• **What is being asked**
Transcribe the listing verbatim. Do not carry over any pictures.
==================================================
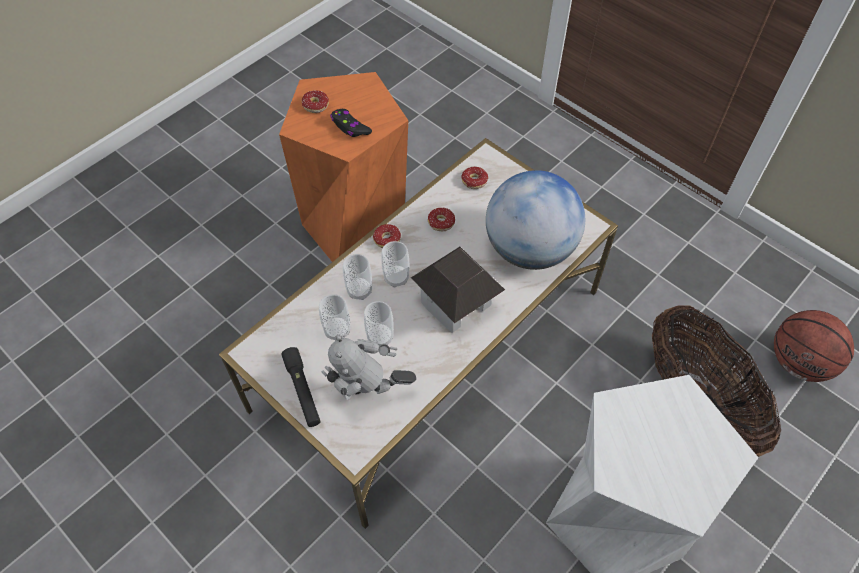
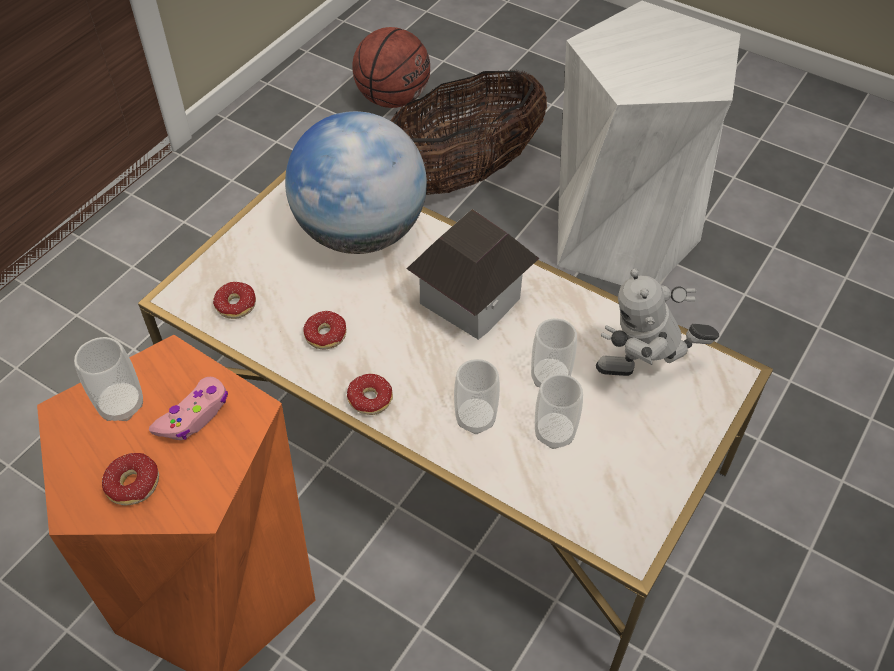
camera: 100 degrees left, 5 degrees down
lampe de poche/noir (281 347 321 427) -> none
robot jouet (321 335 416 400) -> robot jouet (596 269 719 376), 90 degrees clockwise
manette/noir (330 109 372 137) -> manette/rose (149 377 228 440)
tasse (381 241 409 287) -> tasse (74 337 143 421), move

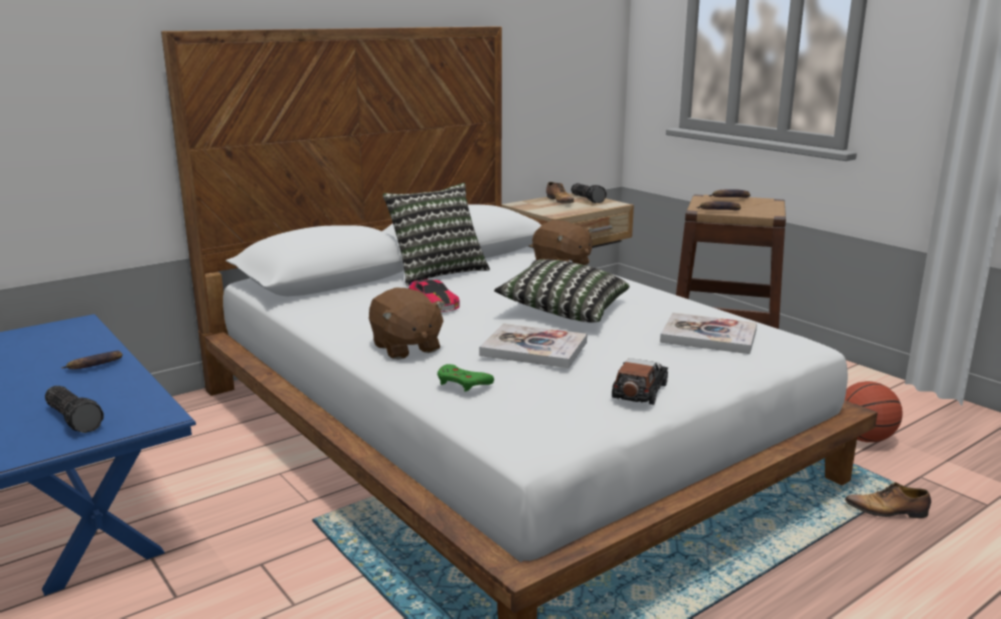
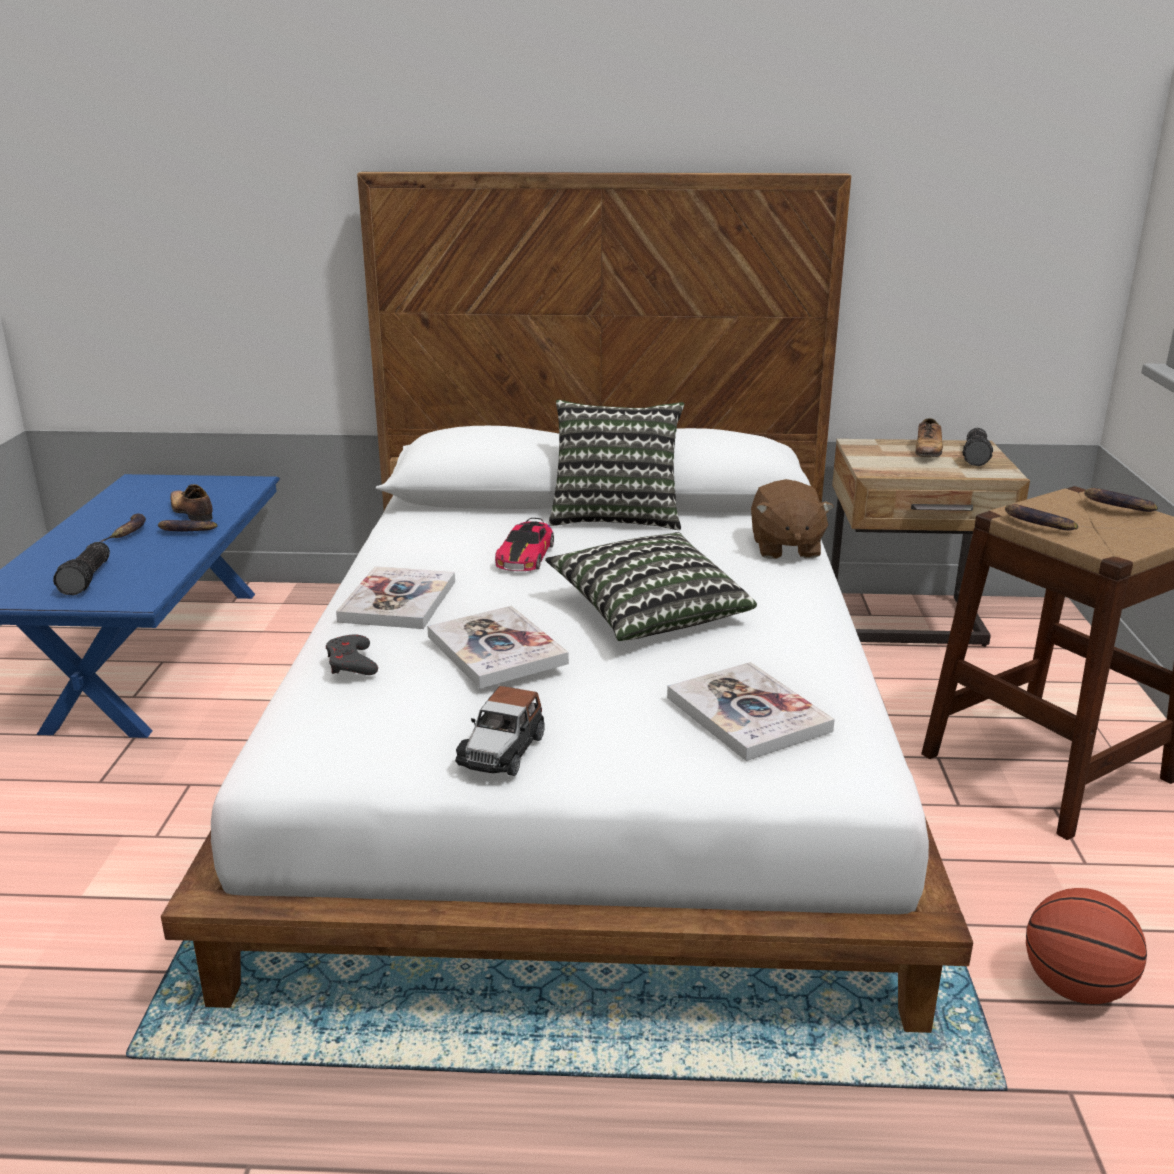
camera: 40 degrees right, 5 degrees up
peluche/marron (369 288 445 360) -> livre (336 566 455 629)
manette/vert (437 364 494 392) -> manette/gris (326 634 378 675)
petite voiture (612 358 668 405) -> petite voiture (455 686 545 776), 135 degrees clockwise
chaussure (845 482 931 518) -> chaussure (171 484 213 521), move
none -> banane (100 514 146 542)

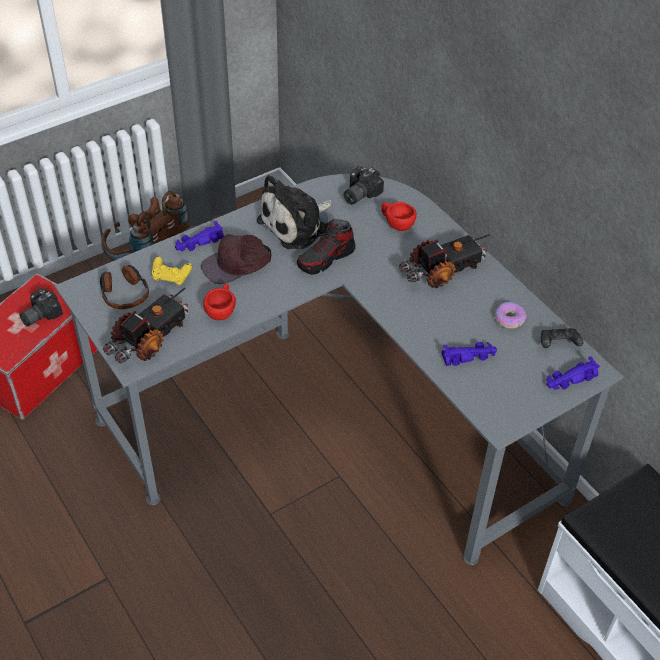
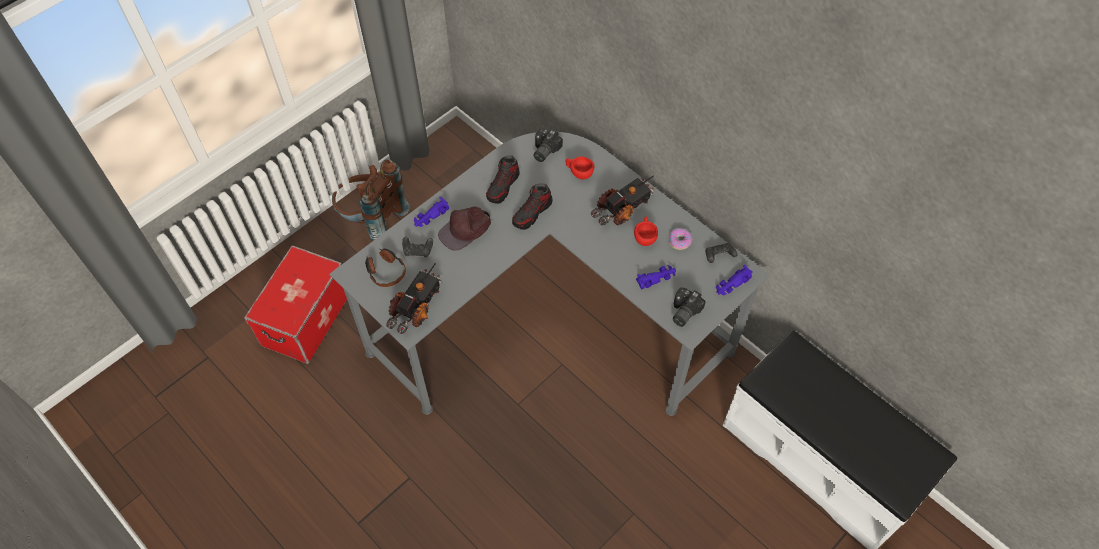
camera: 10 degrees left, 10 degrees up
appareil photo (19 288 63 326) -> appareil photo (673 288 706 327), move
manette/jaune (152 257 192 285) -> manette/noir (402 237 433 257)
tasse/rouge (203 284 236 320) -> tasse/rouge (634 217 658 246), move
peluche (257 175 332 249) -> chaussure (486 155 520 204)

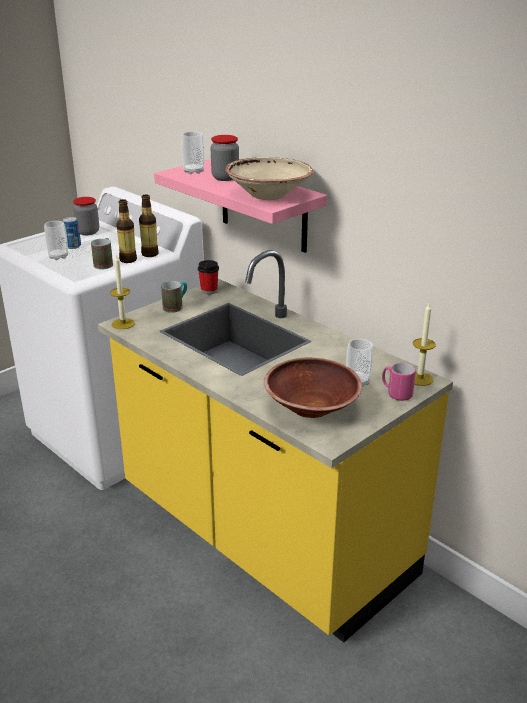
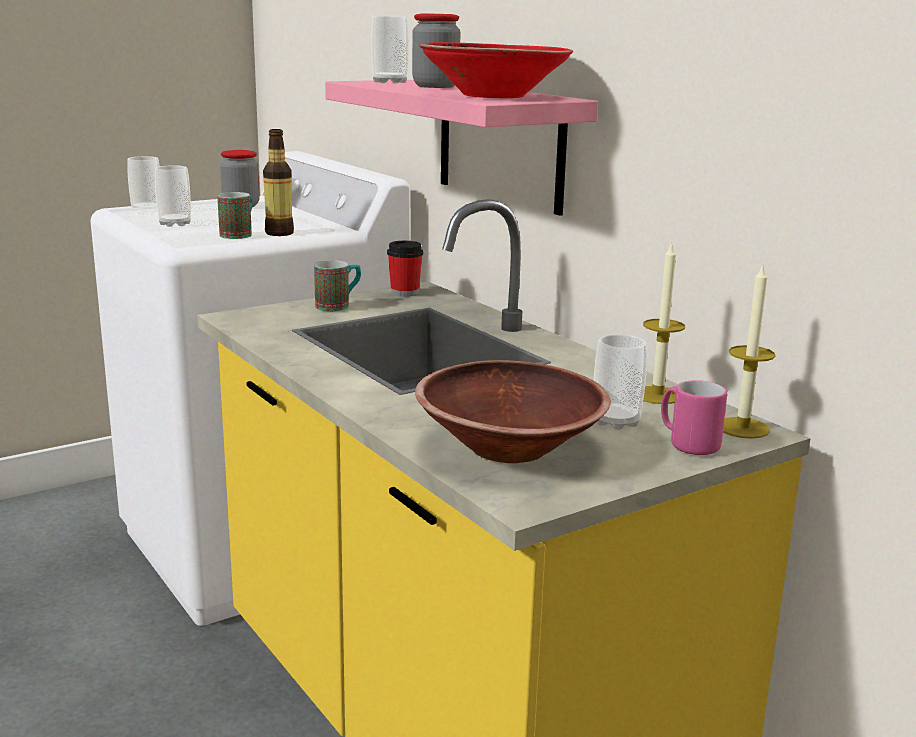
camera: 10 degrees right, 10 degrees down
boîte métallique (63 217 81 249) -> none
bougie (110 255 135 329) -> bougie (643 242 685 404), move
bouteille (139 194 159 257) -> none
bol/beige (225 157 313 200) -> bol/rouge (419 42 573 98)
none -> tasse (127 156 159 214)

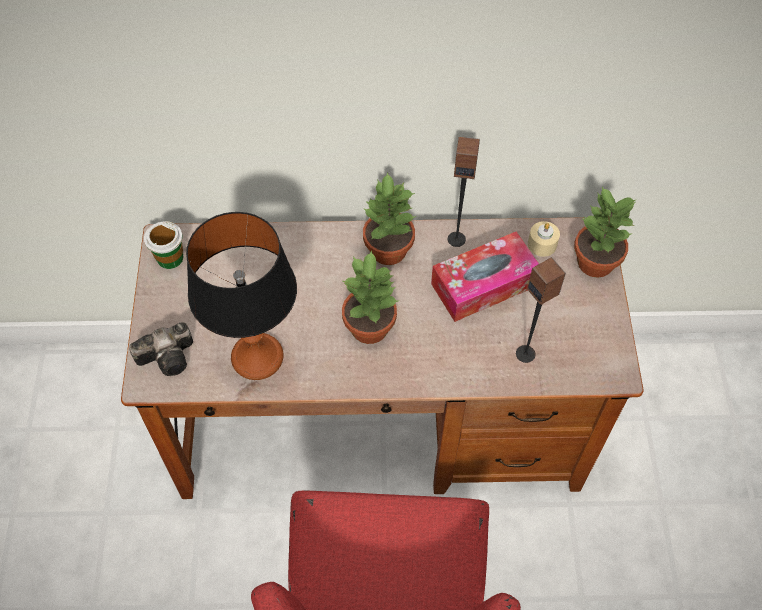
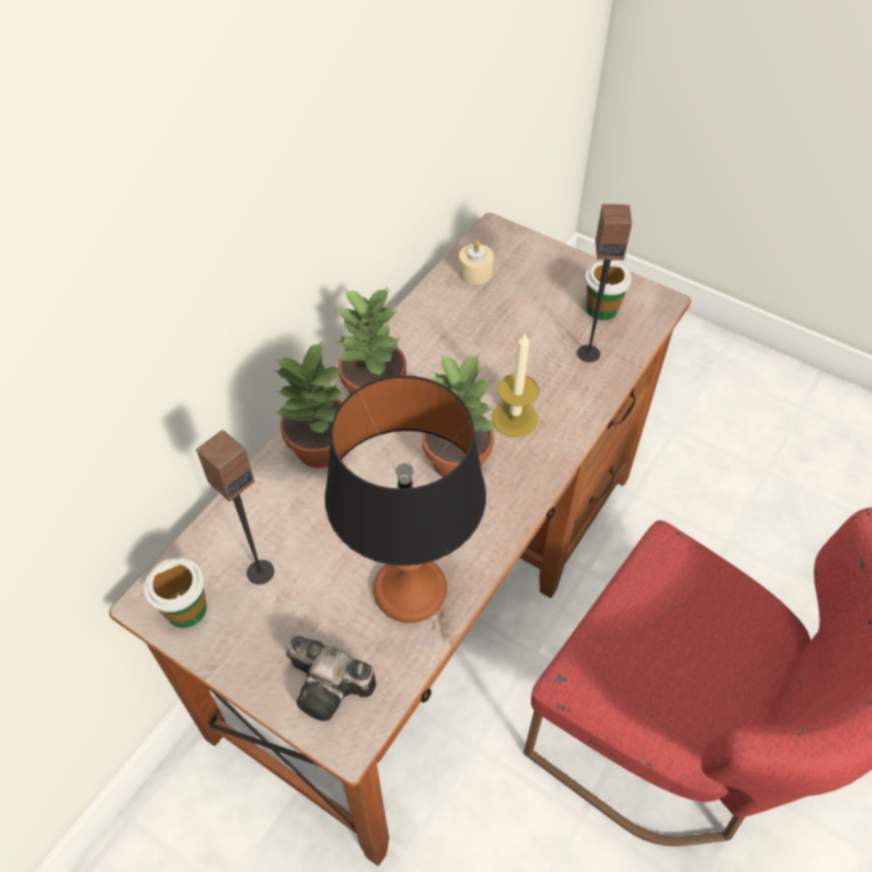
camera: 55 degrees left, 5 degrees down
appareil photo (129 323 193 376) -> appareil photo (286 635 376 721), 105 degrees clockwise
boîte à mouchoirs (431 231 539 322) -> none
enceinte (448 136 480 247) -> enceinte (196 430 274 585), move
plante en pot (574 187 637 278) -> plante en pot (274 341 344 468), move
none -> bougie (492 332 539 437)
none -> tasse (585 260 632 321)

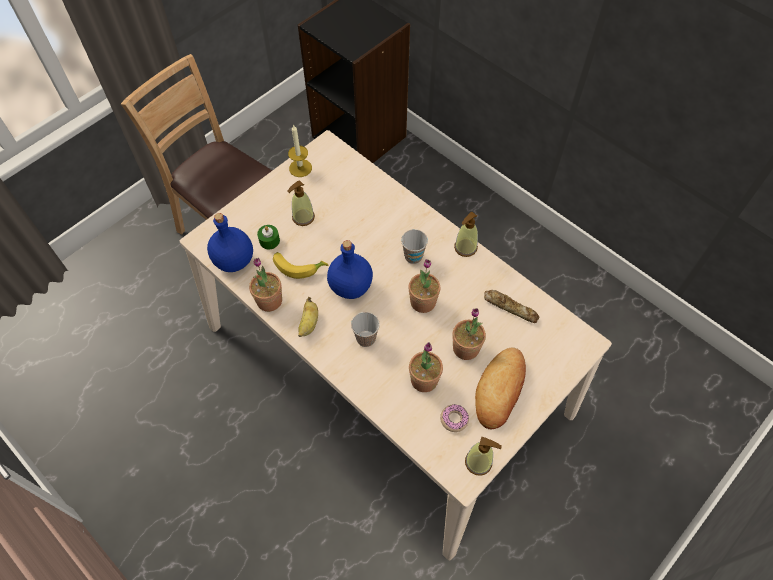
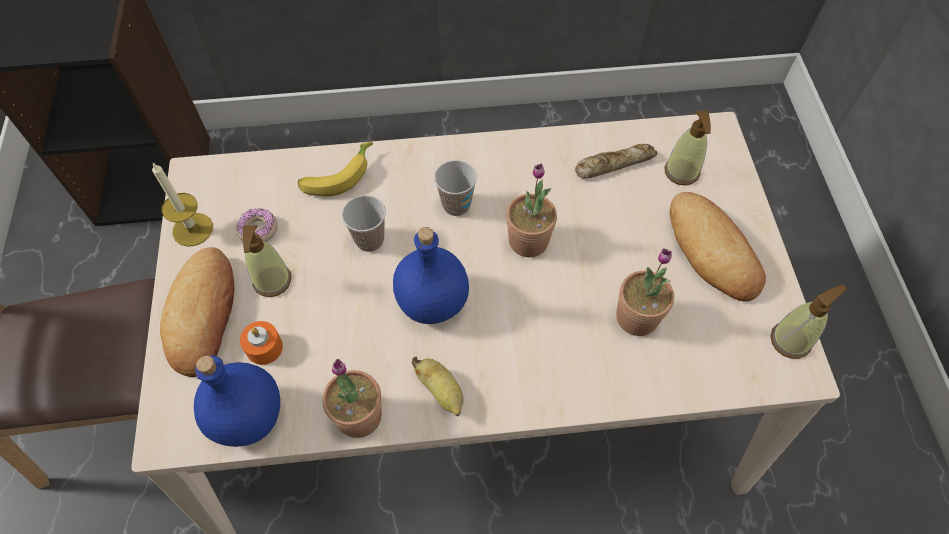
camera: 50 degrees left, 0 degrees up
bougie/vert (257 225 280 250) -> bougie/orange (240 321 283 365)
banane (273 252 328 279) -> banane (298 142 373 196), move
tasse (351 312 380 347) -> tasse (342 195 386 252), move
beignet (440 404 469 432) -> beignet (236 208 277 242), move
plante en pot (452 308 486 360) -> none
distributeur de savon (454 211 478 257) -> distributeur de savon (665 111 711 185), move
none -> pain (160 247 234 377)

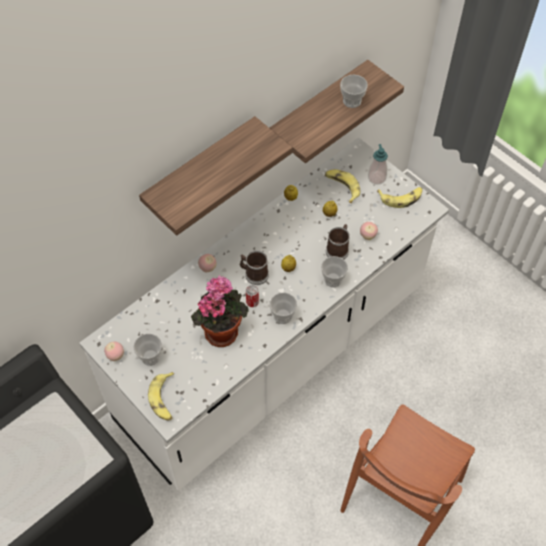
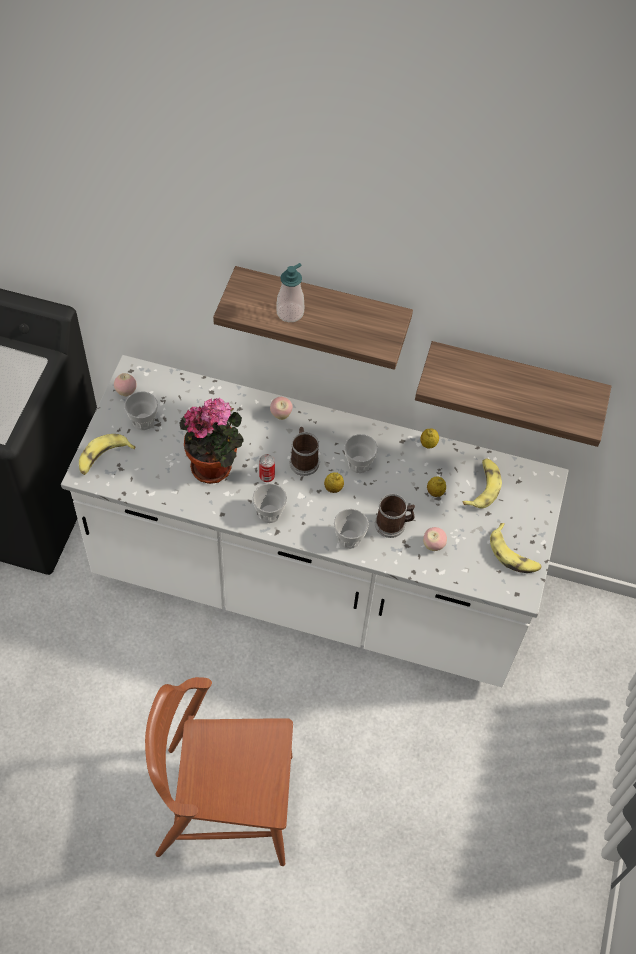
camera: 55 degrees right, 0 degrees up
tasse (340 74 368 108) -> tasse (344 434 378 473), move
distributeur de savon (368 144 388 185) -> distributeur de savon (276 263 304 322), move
==================================================
• **Task solution**
camera: 100 degrees left, 5 degrees down
lampe de poche/noir (281 347 321 427) -> none
robot jouet (321 335 416 400) -> robot jouet (596 269 719 376), 90 degrees clockwise
manette/noir (330 109 372 137) -> manette/rose (149 377 228 440)
tasse (381 241 409 287) -> tasse (74 337 143 421), move

camera: 40 degrees right, 5 degrees up
peluche/marron (369 288 445 360) -> livre (336 566 455 629)
manette/vert (437 364 494 392) -> manette/gris (326 634 378 675)
petite voiture (612 358 668 405) -> petite voiture (455 686 545 776), 135 degrees clockwise
chaussure (845 482 931 518) -> chaussure (171 484 213 521), move
none -> banane (100 514 146 542)

camera: 10 degrees left, 10 degrees up
appareil photo (19 288 63 326) -> appareil photo (673 288 706 327), move
manette/jaune (152 257 192 285) -> manette/noir (402 237 433 257)
tasse/rouge (203 284 236 320) -> tasse/rouge (634 217 658 246), move
peluche (257 175 332 249) -> chaussure (486 155 520 204)

camera: 10 degrees right, 10 degrees down
boîte métallique (63 217 81 249) -> none
bougie (110 255 135 329) -> bougie (643 242 685 404), move
bouteille (139 194 159 257) -> none
bol/beige (225 157 313 200) -> bol/rouge (419 42 573 98)
none -> tasse (127 156 159 214)

camera: 55 degrees left, 5 degrees down
appareil photo (129 323 193 376) -> appareil photo (286 635 376 721), 105 degrees clockwise
boîte à mouchoirs (431 231 539 322) -> none
enceinte (448 136 480 247) -> enceinte (196 430 274 585), move
plante en pot (574 187 637 278) -> plante en pot (274 341 344 468), move
none -> bougie (492 332 539 437)
none -> tasse (585 260 632 321)

camera: 50 degrees left, 0 degrees up
bougie/vert (257 225 280 250) -> bougie/orange (240 321 283 365)
banane (273 252 328 279) -> banane (298 142 373 196), move
tasse (351 312 380 347) -> tasse (342 195 386 252), move
beignet (440 404 469 432) -> beignet (236 208 277 242), move
plante en pot (452 308 486 360) -> none
distributeur de savon (454 211 478 257) -> distributeur de savon (665 111 711 185), move
none -> pain (160 247 234 377)

camera: 55 degrees right, 0 degrees up
tasse (340 74 368 108) -> tasse (344 434 378 473), move
distributeur de savon (368 144 388 185) -> distributeur de savon (276 263 304 322), move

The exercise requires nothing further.